■ Exercise goal
When you find the word "hand" in a line of the entries, please copy the whole line.

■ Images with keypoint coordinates

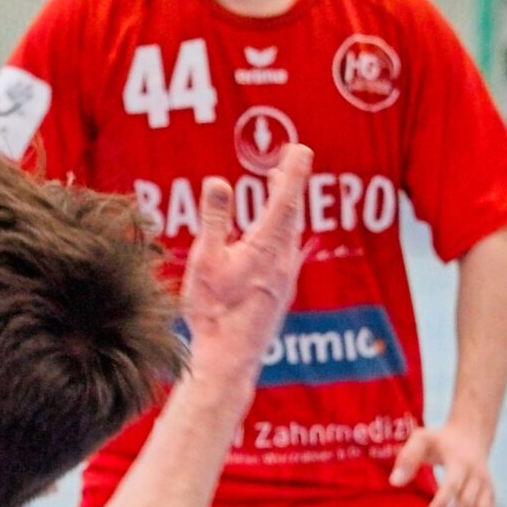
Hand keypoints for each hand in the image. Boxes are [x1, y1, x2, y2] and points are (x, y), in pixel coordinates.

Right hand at [178, 143, 309, 382]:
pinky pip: (286, 254)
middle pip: (291, 215)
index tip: (301, 148)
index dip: (293, 171)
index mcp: (265, 248)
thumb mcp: (206, 261)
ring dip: (284, 211)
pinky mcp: (281, 294)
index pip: (284, 200)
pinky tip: (269, 240)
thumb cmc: (213, 311)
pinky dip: (281, 235)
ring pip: (290, 236)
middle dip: (289, 187)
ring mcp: (286, 280)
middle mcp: (283, 261)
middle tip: (287, 164)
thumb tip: (219, 182)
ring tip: (277, 193)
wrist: (230, 358)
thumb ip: (214, 220)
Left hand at [391, 420, 498, 506]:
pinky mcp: (491, 494)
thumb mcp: (421, 439)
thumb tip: (395, 482)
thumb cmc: (440, 440)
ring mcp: (487, 486)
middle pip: (467, 503)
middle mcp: (478, 475)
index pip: (453, 486)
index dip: (442, 504)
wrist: (471, 436)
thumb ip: (407, 457)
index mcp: (461, 462)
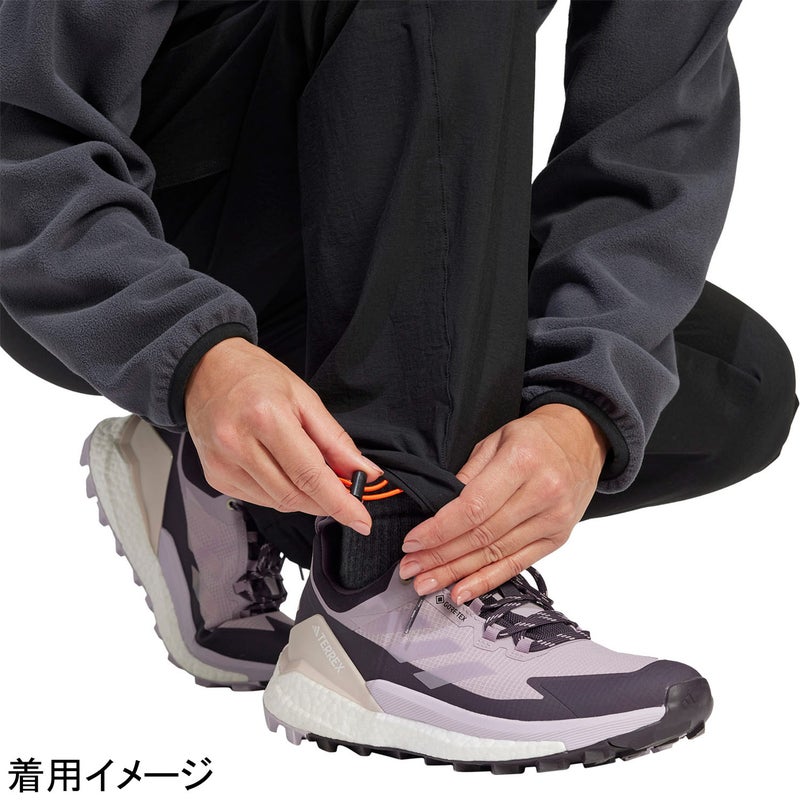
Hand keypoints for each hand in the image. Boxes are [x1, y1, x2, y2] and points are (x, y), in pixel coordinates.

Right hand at [184, 337, 381, 533]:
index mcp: (266, 418)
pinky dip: (279, 492)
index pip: (310, 475)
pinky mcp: (215, 477)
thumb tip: (364, 472)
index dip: (339, 503)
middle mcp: (239, 444)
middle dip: (324, 501)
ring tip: (305, 468)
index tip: (360, 519)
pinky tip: (280, 469)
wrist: (206, 370)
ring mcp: (223, 464)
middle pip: (294, 495)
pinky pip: (259, 499)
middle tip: (342, 490)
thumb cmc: (255, 377)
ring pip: (277, 502)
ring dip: (302, 497)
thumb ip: (336, 441)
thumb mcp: (305, 398)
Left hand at [398, 404, 607, 602]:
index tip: (413, 542)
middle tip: (410, 569)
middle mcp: (542, 493)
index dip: (440, 529)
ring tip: (427, 583)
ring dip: (457, 573)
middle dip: (440, 556)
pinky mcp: (557, 538)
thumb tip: (438, 508)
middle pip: (482, 535)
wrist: (582, 439)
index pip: (473, 507)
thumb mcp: (496, 439)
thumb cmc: (534, 437)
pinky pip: (517, 565)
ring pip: (495, 554)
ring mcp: (553, 520)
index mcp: (522, 462)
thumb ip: (468, 473)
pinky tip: (462, 591)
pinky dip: (487, 580)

■ Exercise output
Hand keypoints for each hand in the image. Boxes are [x1, y1, x2, y2] and points are (x, y), in pixel coordinates.
Right hand at [178, 143, 309, 382]:
Left hand at [391, 420, 498, 506]:
Hand keypoints for each hand in the image. Boxes are [x1, y1, x2, y2] and points are (x, y), in pixel coordinates.
Right hand at [184, 337, 381, 533]:
Left hand at [398, 404, 607, 602]:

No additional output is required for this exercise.